Au cours d’une vie, les circonstances, les lieux, les occasions, les buts peuvent changer, et changent inévitablement. Mais, le sens que l’on éprouve dans l’échange de paroles et dans l’action collective appliqués aux questions importantes qui conditionnent le monde des hommes, cela ne change pas.

Nous pouvons dire que la lecture à cette époque de « Condition de l’homme moderne » de Hannah Arendt a illuminé notre expérience. Sa pensée a éclairé ce que nous n’aurions pu formuler que confusément, bien que nous l’éprouvions intensément. Se proposant elle-même dans son avant-propos de « penser ce que nous faisons », elle nous permettait effectivement de comprendre l’action et d’en distinguer la saveur particulière parmi l’ensemble des activités humaines. Et le moins que l’on puisse dire est que cette prise de conscience revêtait pour nous une énorme importance à l’heure de quitter la liberté qu’offrait la vie d’étudiant pour rentrer dans la vie professionnelle.

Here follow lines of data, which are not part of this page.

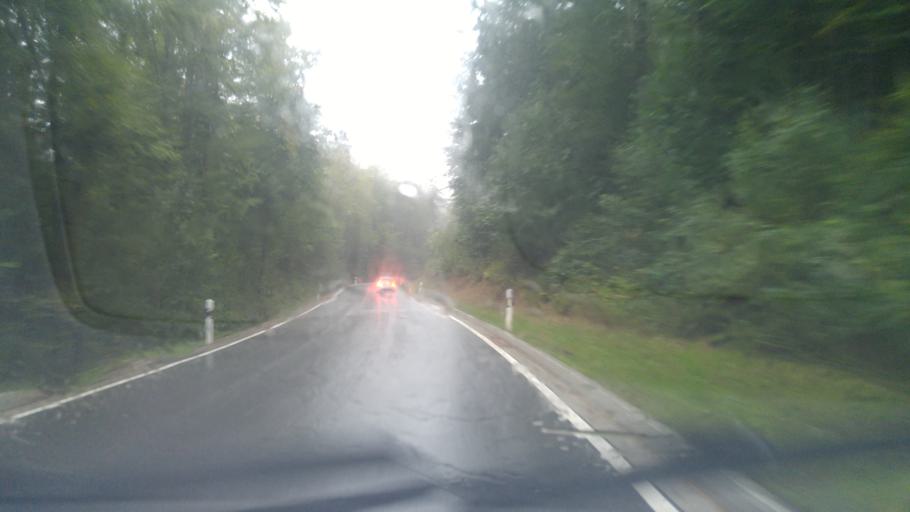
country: DE
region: Rheinland-Pfalz
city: Birkenhordt
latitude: 49.1175
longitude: 7.9191
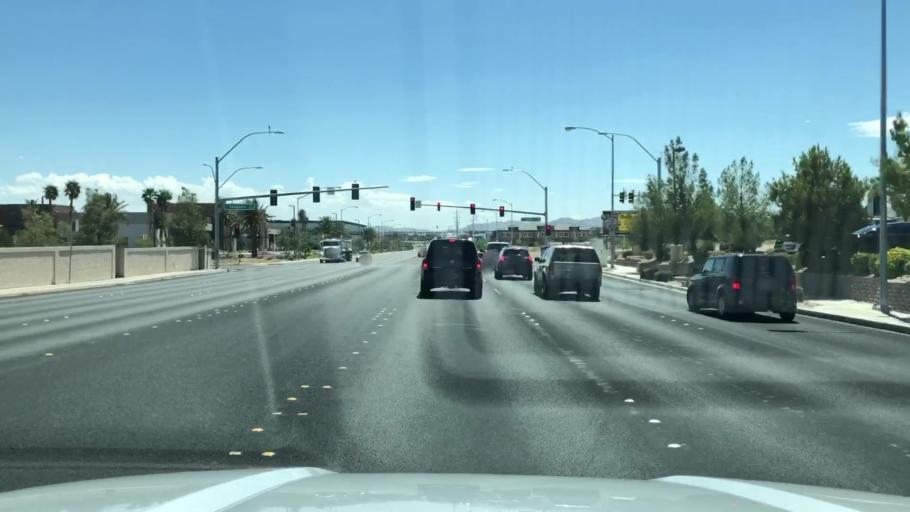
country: US
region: Nevada
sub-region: Clark County
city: Spring Valley
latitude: 36.0935
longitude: -115.2794
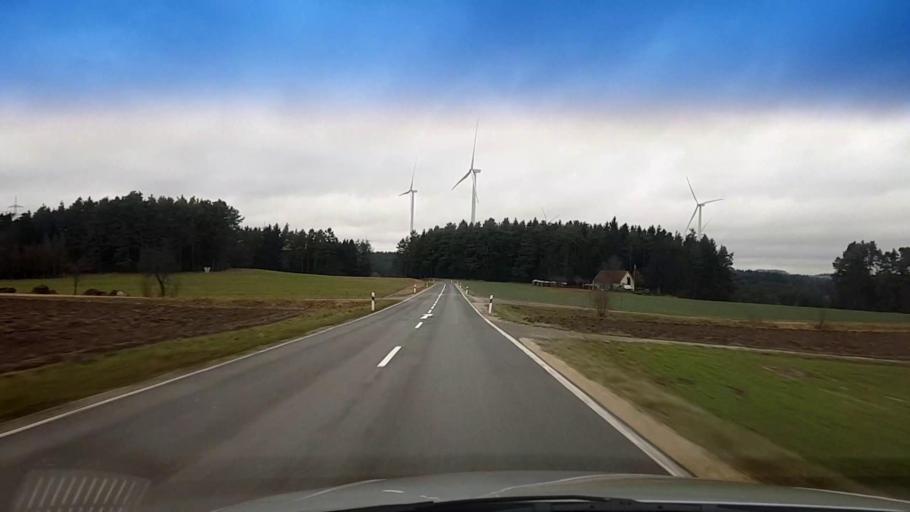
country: DE
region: Bavaria
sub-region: Upper Franconia
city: Wattendorf
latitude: 50.0084
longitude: 11.1334
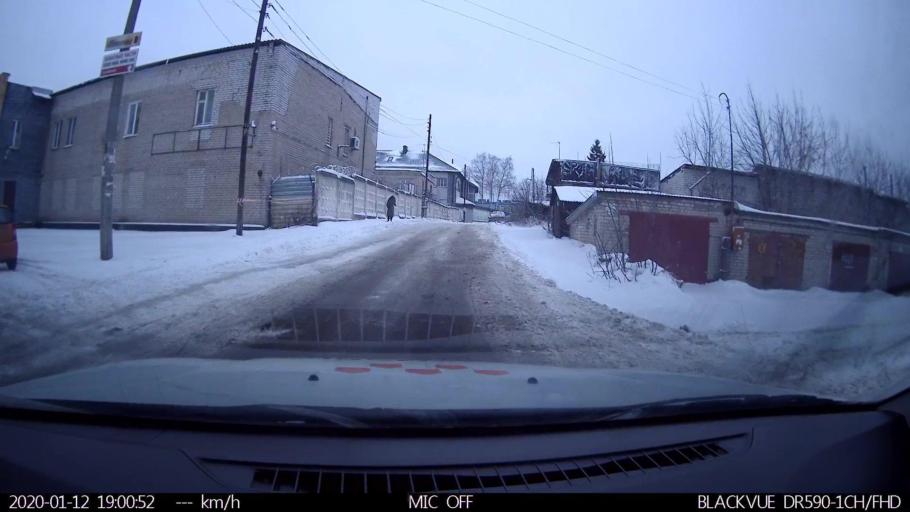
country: RU
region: Nizjnij Novgorod
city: Nizhniy Novgorod
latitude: 56.3307
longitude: 43.9104
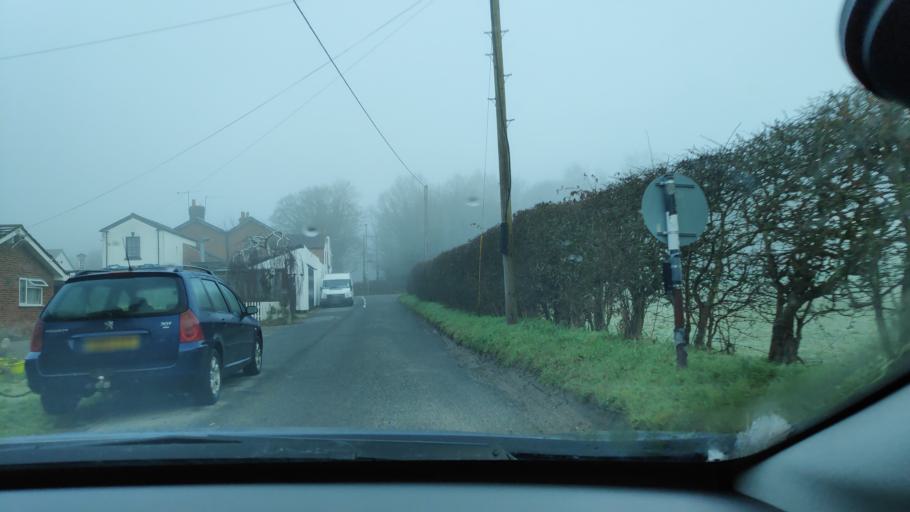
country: GB
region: England
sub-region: Surrey
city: Seale
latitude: 51.2516
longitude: -0.7062
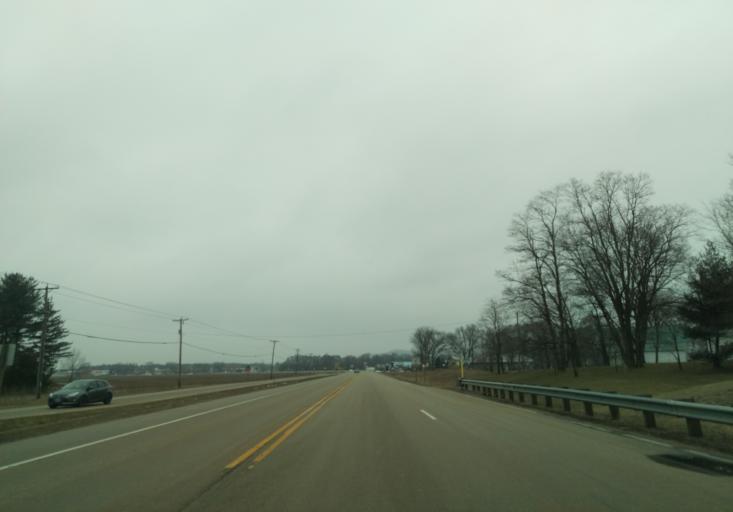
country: US
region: Wisconsin
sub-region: Sauk County
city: Spring Green
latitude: 43.1857
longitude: -90.0641
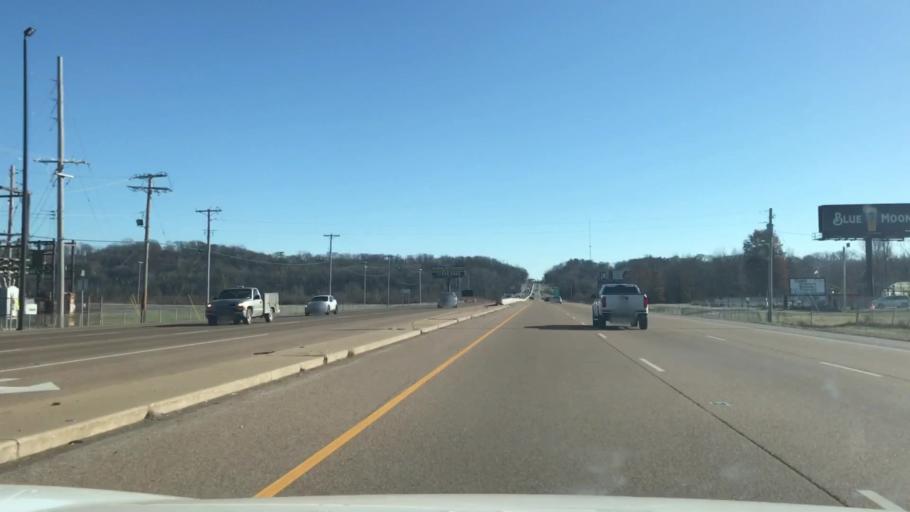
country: US
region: Illinois
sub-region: Saint Clair County
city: Alorton
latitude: 38.5738
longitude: -90.0983
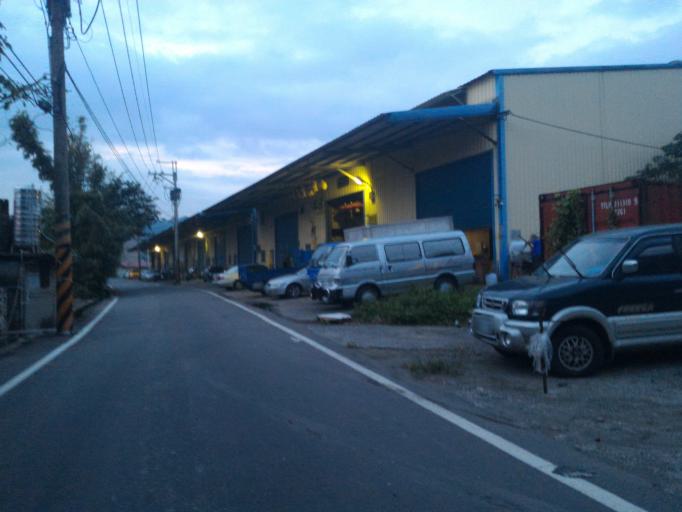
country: TW
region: Taiwan
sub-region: Taoyuan
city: Taoyuan
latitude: 24.9581
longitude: 121.3946
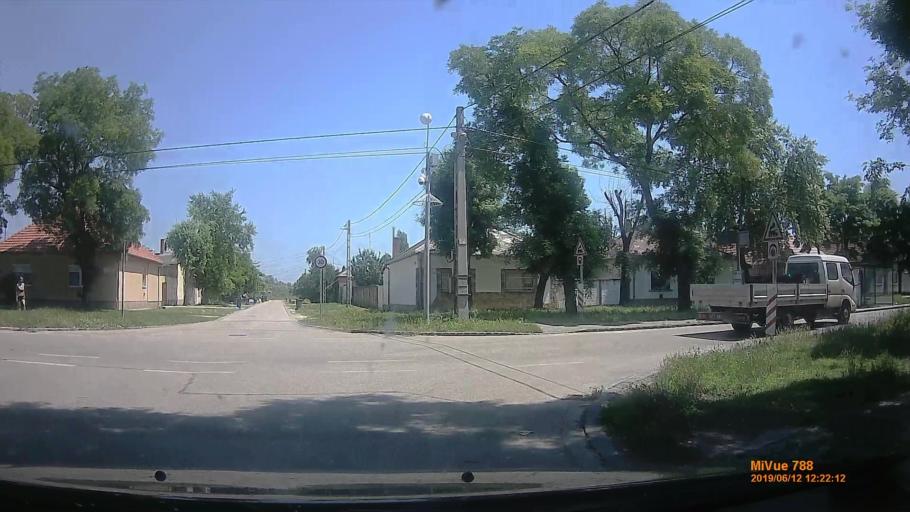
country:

Bien souvent, on referme la parenthèse des études supérieures comme une boîte à souvenirs qu’on rouvrira de temps à autre avec plus ou moins de nostalgie. On accepte l’idée qu’il est temps de passer aux choses sérieuses, c’est-à-dire de travailler pour gagner sa vie. Nous quittions quant à nous cette période munis d’un goût pour l’action – et le bonheur qu’elle apporte – mais aussi de la compréhension de son sens dans le monde moderne (on y reviendra plus loin). Cela devait rester notre boussole pour la vie.
En fin de compte, n’est-ce pas là le but central de l’éducation, celui du moins qu’elle devrait viser ? Faire en sorte que les nouvelles générations soient à même de renouveler le monde toujours plus vieux qu’elles et qui, sans cela, déclinerait inéluctablement ? Dans son article sur « La crise de l’éducation », Hannah Arendt développe cette idée en parfaite cohérence avec l’importance qu’elle accorde à l’action :
« Pour préserver le monde de la mortalité de ses créateurs et de ses habitants, il faut constamment le remettre en place. Le problème est tout simplement d’éduquer de façon telle qu’une remise en place demeure effectivement possible, même si elle ne peut jamais être définitivement assurée. Notre espoir réside toujours dans l’élément de nouveauté que chaque génération apporte avec elle… [l’éducation] doit protéger cette nouveauté et l’introduire comme un ferment nouveau dans un monde déjà vieux qui, si révolutionnaires que puissent être ses actes, est, du point de vue de la génération suivante, suranné et proche de la ruine. »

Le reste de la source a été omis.